Before leaving the Iowa Department of Education, I had the pleasure of working with Andrew Ryder on his dissertation, which studied the pathway from the GED to community college in Iowa.
Andrew spent a considerable amount of time looking for a dissertation topic. After some serious contemplation and some dead-ends, he eventually settled on the GED. He had some personal ties to the GED as his brother earned a GED before obtaining a job as an electrician. It was also relevant to current policy, where Iowa–following an initiative by Obama–adopted a goal of dramatically increasing the number of community college degrees over the next decade. Since Iowa already has relatively high educational attainment, a serious question is where these graduates going to come from. The GED program is a viable pathway, but unfortunately, the results were not good:
Among 11,675 Iowa high school dropouts who enrolled in the General Education Development (GED) preparation program during the 2003-04 fiscal year, fewer than a third (31.5 percent or 3,680) earned a GED by the end of the 2009 fiscal year. Just 12.9 percent of them (1,504) went on to enroll in community college, and only 2 percent (229) completed a community college credential by the end of June 2010.

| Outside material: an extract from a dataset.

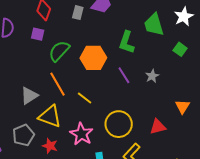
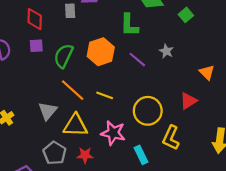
green square: (180, 49) -> (186, 15), turned 32

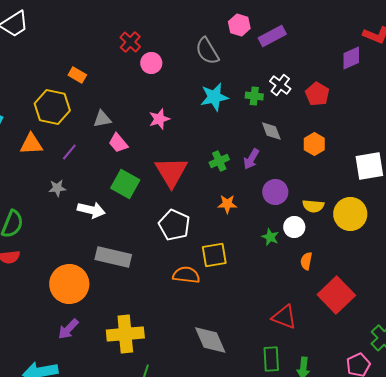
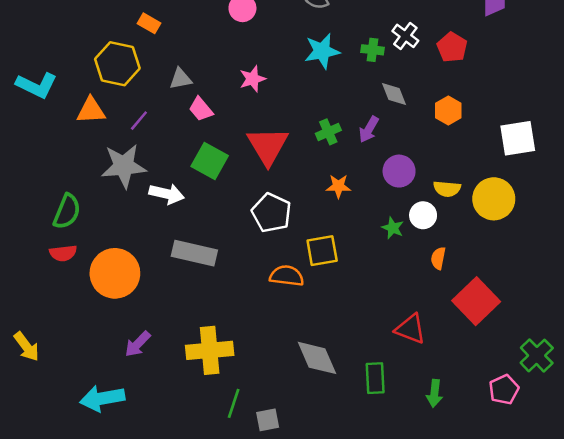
gray star: (57, 188) -> (124, 166), size x2.0
orange circle: (69, 284) -> (115, 273), moved
green rectangle: (271, 359) -> (375, 378), moved

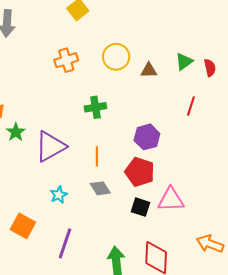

Though, this may not be surprising. Prior research has suggested that the benefits of the GED are largely sheepskin. That is, the paper is providing the benefit, not necessarily the skills learned in the GED. For employers, the GED is a signal of the employees characteristics, even though that may not be the case. Behind the GED diploma, however, are people who usually have more noncognitive skills than other high school dropouts. However, there is not a large cognitive gain as a result of GED courses. Afterall, the median time to earn a GED is a little over 20 hours–how much can one really learn in that time?
The GED is not particularly strong on mathematics. The mathematics portion plateaus at geometry; hardly the rigor that college faculty are expecting from students. A newly revised GED test will, hopefully, fix those issues. From a policy perspective, the high school drop-out population is a prime target to upgrading the human capital in the United States. Unfortunately, the GED is largely ignored in contemporary education policy.
Oh, and the recently minted Doctor Ryder won the Council for the Study of Community Colleges’ “dissertation of the year” for this study. He produced the excellent graphic shown above, which highlights the excellent job he did. Careful, sometimes complex, analysis (survival analysis), applied to a pertinent policy question, with careful consideration on easily communicating the results through a single graphic.
Any references to how to produce diagram in R from data.
Not right off-hand–wasn’t done in R. Seems like you could do a bubble plot with the same x-axis and same y-axis for all bubble, then vary the size by student count.